Coagulation of styrene-butadiene terpolymer latex
SBR terpolymer latex was transferred in 5 liter beaker equipped with mechanical stirrer. In the latex, about 1000g DM water was added and heated to a temperature of about 65°C to 70°C with slow agitation of about 200 to 300rpm. Once the temperature reached to about 65°C, antioxidant solution was added and stirred vigorously for about 10minutes. About 90g of 0.5% flocculant was added and stirred for about 10minutes. Finally, dilute sulphuric acid solution was added drop wise with vigorous stirring till the completion of coagulation. Styrene butadiene terpolymer rubber was taken out and washed two times with hot DM water (2 X 500g).
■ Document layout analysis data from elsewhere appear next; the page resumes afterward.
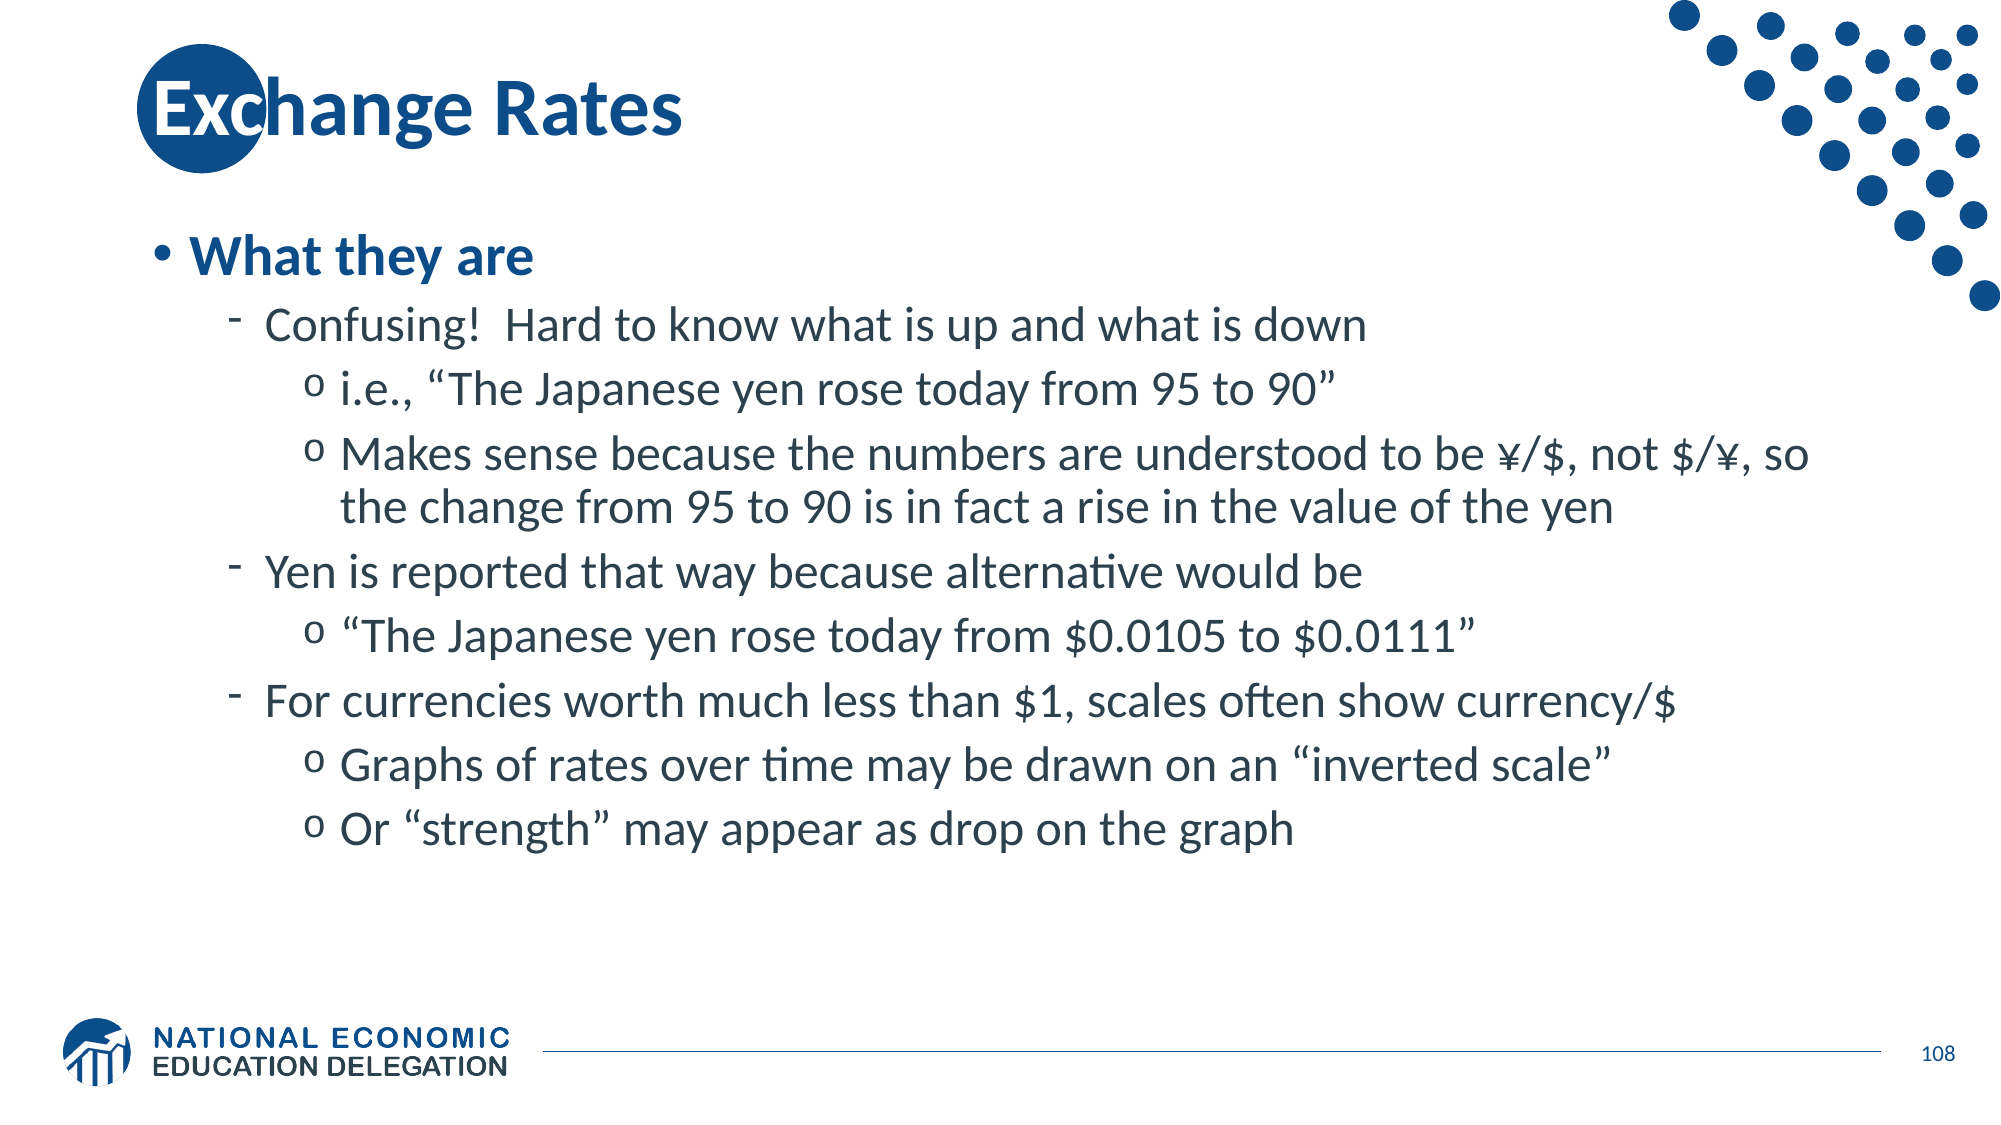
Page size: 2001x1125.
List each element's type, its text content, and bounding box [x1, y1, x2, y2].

slide_number 108 [1521, 1022, 1972, 1082]
title Exchange Rates [137, 0, 1863, 218]
picture [55, 1013, 520, 1091]
list What they are Confusing! Hard to know what is up and what is down i.e., “The Japanese yen rose today from 95 to 90” Makes sense because the numbers are understood to be ¥/$, not $/¥, so the change from 95 to 90 is in fact a rise in the value of the yen Yen is reported that way because alternative would be “The Japanese yen rose today from $0.0105 to $0.0111” For currencies worth much less than $1, scales often show currency/$ Graphs of rates over time may be drawn on an “inverted scale” Or “strength” may appear as drop on the graph [137, 257, 1863, 972]
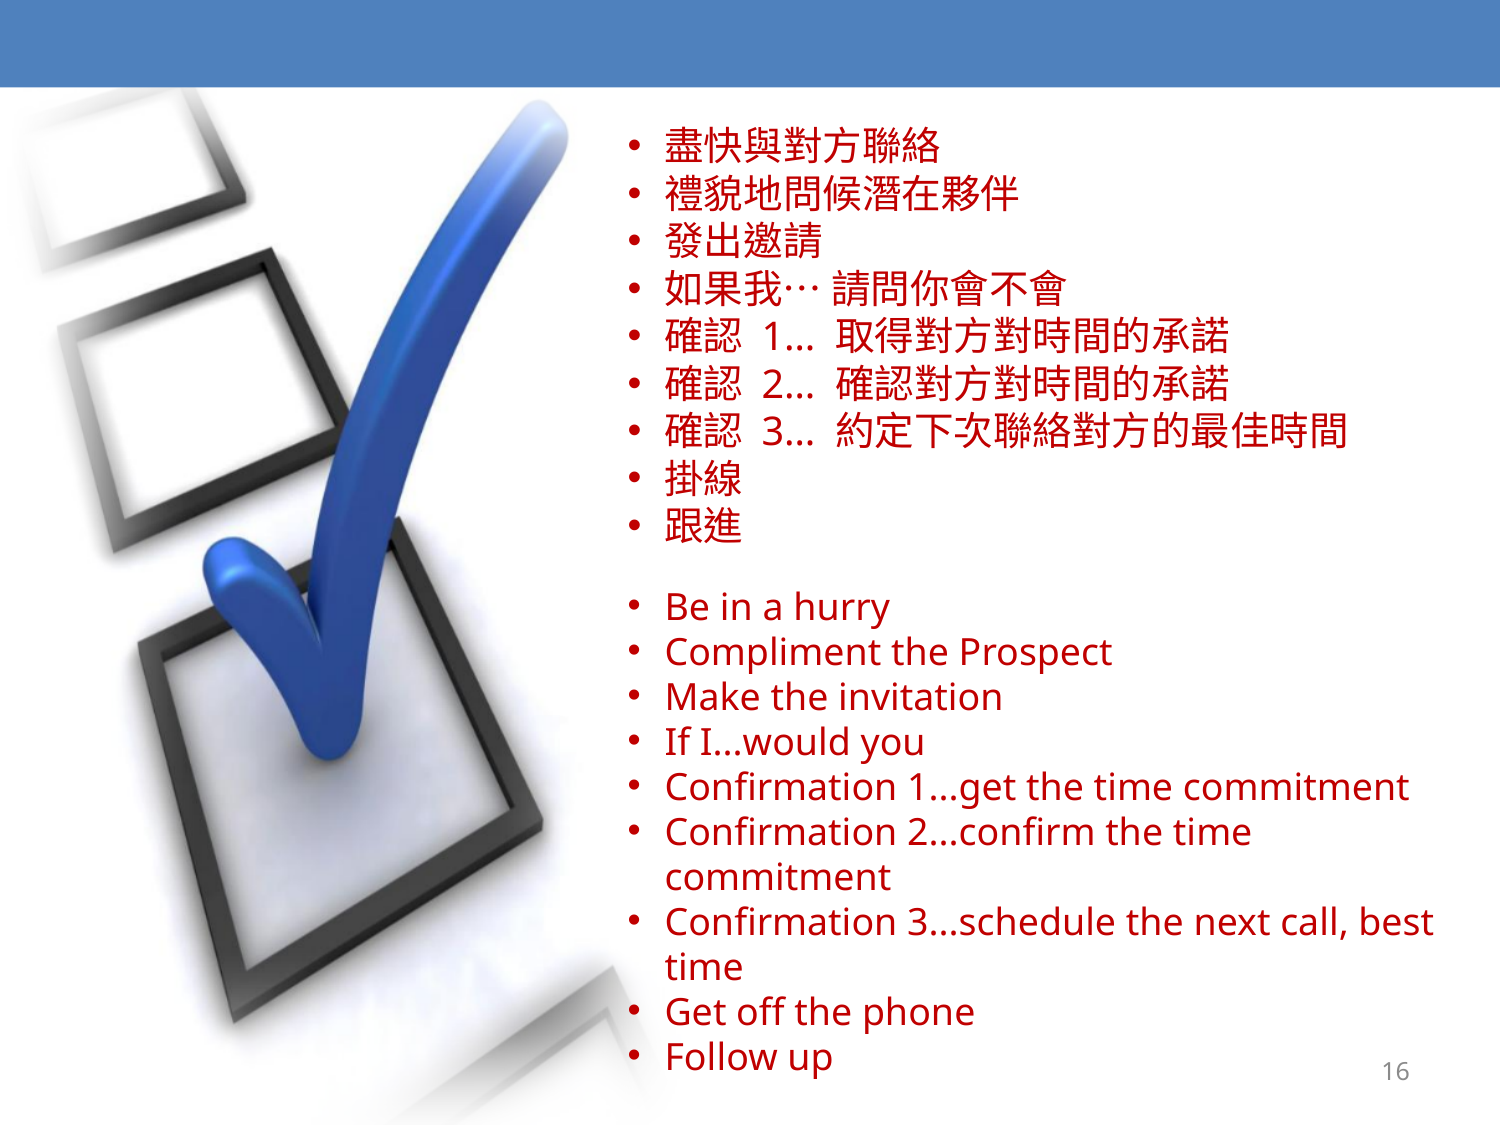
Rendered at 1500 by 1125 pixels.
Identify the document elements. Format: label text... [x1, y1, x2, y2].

The rubber was dried in vacuum oven at a temperature of about 70°C for about 12hours.

The Mooney viscosity of the Styrene-Butadiene-hydroxyl butyl vinyl ether propoxylate Terpolymer Rubber was assessed, and it was found to be 63. Further, the Styrene-Butadiene- hydroxyl butyl vinyl ether propoxylate Terpolymer Rubber was characterized by Fourier-transform infrared spectroscopy (FT-IR), FT-IR (cm-1): 3383, 2916, 2848, 1493, 1450, 1016, 963, 909, 698, 676 (illustrated in figure 5) and Proton nuclear magnetic resonance, 1H NMR (400 MHz, CDCl3): d 7.31-7.13 (m, 5H, styrene), 5.57-5.53 (m, CH=CH2), 4.43-4.36 (d, -CH=CH-), 5.01-4.93 (dd, -CH=CH2), 3.67-3.42 (broad m, 22H, -OCH2), 2.57 (s, 1H, styrenic proton), 2.39-0.92 (m, aliphatic protons). (illustrated in figure 6).